# Saved entries
__________________________________________________
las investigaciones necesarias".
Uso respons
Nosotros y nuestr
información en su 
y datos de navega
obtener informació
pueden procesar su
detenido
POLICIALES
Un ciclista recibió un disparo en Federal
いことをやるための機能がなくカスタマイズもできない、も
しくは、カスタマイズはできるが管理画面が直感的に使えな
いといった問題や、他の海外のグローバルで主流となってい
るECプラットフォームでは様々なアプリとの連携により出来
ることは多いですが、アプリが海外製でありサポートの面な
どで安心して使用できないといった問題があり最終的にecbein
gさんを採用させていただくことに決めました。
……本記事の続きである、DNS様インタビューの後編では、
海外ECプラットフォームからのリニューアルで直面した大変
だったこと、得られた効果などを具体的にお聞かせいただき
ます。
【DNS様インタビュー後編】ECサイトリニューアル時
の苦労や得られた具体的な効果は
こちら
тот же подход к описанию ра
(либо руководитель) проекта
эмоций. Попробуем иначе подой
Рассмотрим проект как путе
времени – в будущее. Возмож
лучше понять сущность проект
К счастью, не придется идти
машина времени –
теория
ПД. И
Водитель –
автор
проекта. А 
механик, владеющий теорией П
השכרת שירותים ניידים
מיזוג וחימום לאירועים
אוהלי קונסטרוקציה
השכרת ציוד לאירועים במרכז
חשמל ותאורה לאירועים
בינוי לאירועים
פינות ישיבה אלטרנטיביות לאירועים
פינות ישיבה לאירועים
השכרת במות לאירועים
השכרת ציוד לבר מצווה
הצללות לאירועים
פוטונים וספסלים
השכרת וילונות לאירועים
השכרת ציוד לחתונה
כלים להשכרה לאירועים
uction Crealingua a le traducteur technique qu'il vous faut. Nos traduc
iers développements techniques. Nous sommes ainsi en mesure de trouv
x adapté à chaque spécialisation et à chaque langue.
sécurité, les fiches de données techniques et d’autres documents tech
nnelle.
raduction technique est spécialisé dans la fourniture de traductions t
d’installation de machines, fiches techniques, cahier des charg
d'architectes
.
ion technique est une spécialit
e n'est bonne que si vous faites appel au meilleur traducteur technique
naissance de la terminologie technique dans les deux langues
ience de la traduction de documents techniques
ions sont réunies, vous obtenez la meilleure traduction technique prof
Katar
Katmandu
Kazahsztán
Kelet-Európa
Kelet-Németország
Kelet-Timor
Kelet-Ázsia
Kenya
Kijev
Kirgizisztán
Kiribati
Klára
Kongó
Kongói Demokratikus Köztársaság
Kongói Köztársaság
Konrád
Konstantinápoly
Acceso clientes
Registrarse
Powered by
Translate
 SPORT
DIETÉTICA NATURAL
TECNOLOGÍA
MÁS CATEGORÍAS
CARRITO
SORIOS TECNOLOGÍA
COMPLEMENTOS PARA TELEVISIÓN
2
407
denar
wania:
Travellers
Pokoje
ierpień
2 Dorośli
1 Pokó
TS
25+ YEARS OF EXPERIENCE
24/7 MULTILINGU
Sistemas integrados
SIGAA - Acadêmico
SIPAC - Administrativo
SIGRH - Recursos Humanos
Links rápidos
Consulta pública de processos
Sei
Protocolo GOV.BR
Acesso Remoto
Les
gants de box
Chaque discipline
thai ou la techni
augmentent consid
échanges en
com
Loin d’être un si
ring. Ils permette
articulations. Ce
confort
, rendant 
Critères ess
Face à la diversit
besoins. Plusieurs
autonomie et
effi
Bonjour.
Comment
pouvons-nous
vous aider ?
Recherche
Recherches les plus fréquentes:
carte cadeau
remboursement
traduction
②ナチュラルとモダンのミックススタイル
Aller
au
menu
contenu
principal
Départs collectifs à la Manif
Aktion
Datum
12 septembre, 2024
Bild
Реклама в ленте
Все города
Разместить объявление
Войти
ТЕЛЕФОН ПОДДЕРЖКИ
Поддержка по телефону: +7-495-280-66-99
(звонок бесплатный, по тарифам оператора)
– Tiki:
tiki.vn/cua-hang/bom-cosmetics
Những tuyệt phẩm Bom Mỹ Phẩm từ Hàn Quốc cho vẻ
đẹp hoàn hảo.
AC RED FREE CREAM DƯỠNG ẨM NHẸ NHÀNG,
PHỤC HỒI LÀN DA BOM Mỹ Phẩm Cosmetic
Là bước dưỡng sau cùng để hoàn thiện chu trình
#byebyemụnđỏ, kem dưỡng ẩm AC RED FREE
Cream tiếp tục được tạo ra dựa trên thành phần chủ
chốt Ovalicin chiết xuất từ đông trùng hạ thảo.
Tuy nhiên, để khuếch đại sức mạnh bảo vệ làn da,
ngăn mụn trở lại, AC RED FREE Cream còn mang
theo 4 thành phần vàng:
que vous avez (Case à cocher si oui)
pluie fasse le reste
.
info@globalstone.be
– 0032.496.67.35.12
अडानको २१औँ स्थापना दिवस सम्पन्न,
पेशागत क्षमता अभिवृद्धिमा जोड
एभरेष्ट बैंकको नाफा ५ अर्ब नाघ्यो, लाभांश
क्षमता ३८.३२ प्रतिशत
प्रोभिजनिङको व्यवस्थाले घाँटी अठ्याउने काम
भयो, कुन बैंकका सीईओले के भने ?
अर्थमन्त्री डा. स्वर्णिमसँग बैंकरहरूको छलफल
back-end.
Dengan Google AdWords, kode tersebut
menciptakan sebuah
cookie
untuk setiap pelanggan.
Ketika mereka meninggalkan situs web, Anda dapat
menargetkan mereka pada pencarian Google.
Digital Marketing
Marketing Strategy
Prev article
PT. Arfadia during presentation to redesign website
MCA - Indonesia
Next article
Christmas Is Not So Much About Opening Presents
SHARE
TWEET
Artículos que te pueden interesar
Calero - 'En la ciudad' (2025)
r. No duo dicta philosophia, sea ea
__________________________________________________
# WHAT TO WORK ON
Output an exact copy of the lines beginning at the one that holds "pluie fasse le reste" and running through the final line of the records.

# ANSWER TO THIS EXERCISE
pluie fasse le reste
.
info@globalstone.be
– 0032.496.67.35.12
अडानको २१औँ स्थापना दिवस सम्पन्न,
पेशागत क्षमता अभिवृद्धिमा जोड
एभरेष्ट बैंकको नाफा ५ अर्ब नाघ्यो, लाभांश
क्षमता ३८.३२ प्रतिशत
प्रोभिजनिङको व्यवस्थाले घाँटी अठ्याउने काम
भयो, कुन बैंकका सीईओले के भने ?
अर्थमन्त्री डा. स्वर्णिमसँग बैंकरहरूको छलफल
back-end.
Dengan Google AdWords, kode tersebut
menciptakan sebuah
cookie
untuk setiap pelanggan.
Ketika mereka meninggalkan situs web, Anda dapat
menargetkan mereka pada pencarian Google.
Digital Marketing
Marketing Strategy
Prev article
PT. Arfadia during presentation to redesign website
MCA - Indonesia
Next article
Christmas Is Not So Much About Opening Presents
SHARE
TWEET
Artículos que te pueden interesar
Calero - 'En la ciudad' (2025)
r. No duo dicta philosophia, sea ea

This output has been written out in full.